Source texts of formatted documents:
[Start of Attachment]

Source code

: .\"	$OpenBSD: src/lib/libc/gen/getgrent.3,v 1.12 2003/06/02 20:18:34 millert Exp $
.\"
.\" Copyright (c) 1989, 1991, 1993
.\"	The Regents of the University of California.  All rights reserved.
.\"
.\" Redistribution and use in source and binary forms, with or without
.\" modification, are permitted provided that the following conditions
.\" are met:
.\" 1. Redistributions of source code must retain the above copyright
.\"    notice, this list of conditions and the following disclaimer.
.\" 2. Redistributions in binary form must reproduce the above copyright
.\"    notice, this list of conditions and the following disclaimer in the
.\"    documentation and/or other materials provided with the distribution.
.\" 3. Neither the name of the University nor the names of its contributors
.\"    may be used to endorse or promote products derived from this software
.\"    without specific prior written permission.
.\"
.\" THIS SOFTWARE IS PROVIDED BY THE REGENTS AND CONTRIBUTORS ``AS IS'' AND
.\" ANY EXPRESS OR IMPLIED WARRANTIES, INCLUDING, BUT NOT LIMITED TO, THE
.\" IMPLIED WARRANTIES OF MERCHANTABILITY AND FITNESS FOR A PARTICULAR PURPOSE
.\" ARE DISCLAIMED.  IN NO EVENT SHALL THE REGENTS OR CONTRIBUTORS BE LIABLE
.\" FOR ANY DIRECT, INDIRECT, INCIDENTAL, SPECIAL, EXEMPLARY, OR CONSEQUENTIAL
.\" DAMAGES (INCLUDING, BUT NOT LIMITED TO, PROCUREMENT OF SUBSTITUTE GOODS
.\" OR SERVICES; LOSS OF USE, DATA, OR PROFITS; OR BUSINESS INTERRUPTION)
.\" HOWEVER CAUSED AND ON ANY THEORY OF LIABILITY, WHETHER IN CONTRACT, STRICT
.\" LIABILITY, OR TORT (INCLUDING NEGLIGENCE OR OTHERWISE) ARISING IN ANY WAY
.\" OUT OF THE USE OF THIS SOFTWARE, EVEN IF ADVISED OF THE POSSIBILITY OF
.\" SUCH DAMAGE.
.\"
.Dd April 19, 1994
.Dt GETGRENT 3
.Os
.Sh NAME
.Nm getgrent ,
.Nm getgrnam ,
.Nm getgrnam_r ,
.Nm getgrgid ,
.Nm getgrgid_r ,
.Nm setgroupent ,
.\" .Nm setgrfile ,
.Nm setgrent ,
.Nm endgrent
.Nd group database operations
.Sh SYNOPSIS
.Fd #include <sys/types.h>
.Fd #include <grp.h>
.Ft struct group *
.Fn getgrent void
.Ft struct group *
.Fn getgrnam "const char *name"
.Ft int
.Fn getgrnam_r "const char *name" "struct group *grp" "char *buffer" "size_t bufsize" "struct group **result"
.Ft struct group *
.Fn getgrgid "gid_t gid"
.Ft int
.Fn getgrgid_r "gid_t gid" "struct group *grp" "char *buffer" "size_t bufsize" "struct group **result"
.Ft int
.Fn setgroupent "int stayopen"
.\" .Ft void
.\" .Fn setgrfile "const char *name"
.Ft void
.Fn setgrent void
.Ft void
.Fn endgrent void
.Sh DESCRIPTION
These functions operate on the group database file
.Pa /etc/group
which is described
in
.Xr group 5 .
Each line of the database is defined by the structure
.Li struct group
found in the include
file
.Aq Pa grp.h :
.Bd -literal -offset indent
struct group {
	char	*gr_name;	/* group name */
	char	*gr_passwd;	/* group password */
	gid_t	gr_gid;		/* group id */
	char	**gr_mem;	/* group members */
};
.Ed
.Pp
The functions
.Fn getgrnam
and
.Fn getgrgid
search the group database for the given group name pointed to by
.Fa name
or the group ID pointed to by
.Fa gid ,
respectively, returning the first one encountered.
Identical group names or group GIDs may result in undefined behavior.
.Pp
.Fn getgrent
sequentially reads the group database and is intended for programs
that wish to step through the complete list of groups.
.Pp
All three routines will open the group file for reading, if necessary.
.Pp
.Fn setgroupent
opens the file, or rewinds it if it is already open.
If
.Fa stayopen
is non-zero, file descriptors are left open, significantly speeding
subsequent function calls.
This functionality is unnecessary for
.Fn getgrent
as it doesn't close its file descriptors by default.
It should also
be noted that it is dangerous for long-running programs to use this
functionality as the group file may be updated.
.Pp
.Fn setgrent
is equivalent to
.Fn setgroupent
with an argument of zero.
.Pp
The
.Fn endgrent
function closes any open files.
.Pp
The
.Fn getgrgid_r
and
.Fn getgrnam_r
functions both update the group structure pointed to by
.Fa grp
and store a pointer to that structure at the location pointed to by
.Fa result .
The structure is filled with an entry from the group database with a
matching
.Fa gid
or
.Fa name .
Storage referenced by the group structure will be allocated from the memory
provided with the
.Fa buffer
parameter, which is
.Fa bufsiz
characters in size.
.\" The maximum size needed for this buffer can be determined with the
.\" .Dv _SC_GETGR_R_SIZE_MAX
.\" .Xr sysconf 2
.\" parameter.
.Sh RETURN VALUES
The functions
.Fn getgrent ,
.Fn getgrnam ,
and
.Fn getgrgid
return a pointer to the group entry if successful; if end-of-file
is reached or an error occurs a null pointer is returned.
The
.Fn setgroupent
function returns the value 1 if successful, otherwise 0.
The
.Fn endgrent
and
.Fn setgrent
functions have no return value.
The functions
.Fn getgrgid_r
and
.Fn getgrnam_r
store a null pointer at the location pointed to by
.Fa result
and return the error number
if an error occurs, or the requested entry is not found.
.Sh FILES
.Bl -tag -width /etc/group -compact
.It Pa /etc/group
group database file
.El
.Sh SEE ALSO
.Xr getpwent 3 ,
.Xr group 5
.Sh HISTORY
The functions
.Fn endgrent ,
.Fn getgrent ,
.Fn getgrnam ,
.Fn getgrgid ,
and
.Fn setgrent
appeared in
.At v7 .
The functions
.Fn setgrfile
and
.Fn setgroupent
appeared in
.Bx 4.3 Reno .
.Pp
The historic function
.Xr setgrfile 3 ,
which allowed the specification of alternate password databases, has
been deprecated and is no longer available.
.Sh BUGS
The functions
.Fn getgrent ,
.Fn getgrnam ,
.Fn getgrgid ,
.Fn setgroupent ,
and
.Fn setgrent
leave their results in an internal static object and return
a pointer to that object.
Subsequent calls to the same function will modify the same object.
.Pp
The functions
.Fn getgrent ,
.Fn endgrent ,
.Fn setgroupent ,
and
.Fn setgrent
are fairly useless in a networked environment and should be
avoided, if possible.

[End of Attachment]

*Prompt*. How many of the lines above include the string "stayopen"? Only the number should be written.

*Result of this exercise*. 2